**WORK TASK:**
Copy the text from each of the records below line for line, without changing anything, and leave the pictures out.

**SUPPLIED DATA:**
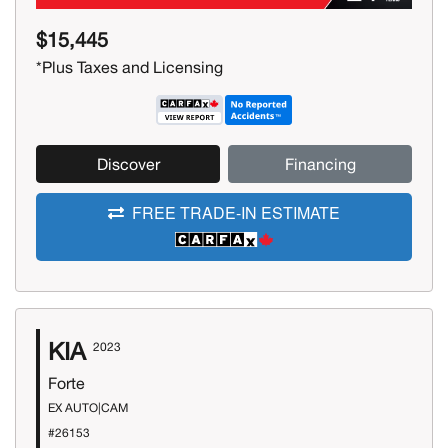
$15,445
*Plus Taxes and Licensing
Discover
Financing
FREE TRADE-IN ESTIMATE
KIA
2023
Forte
EX AUTO|CAM
#26153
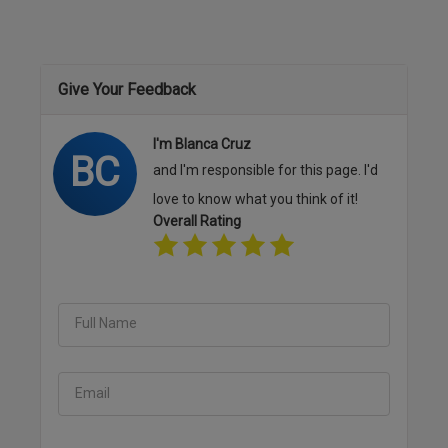
Give Your Feedback
I'm Blanca Cruz
BC
and I'm responsible for this page. I'd
love to know what you think of it!
Overall Rating
Full Name
Email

**YOUR SOLUTION:**
$15,445
*Plus Taxes and Licensing
Discover
Financing
FREE TRADE-IN ESTIMATE
KIA
2023
Forte
EX AUTO|CAM
#26153
Give Your Feedback
I'm Blanca Cruz
BC
and I'm responsible for this page. I'd
love to know what you think of it!
Overall Rating
Full Name
Email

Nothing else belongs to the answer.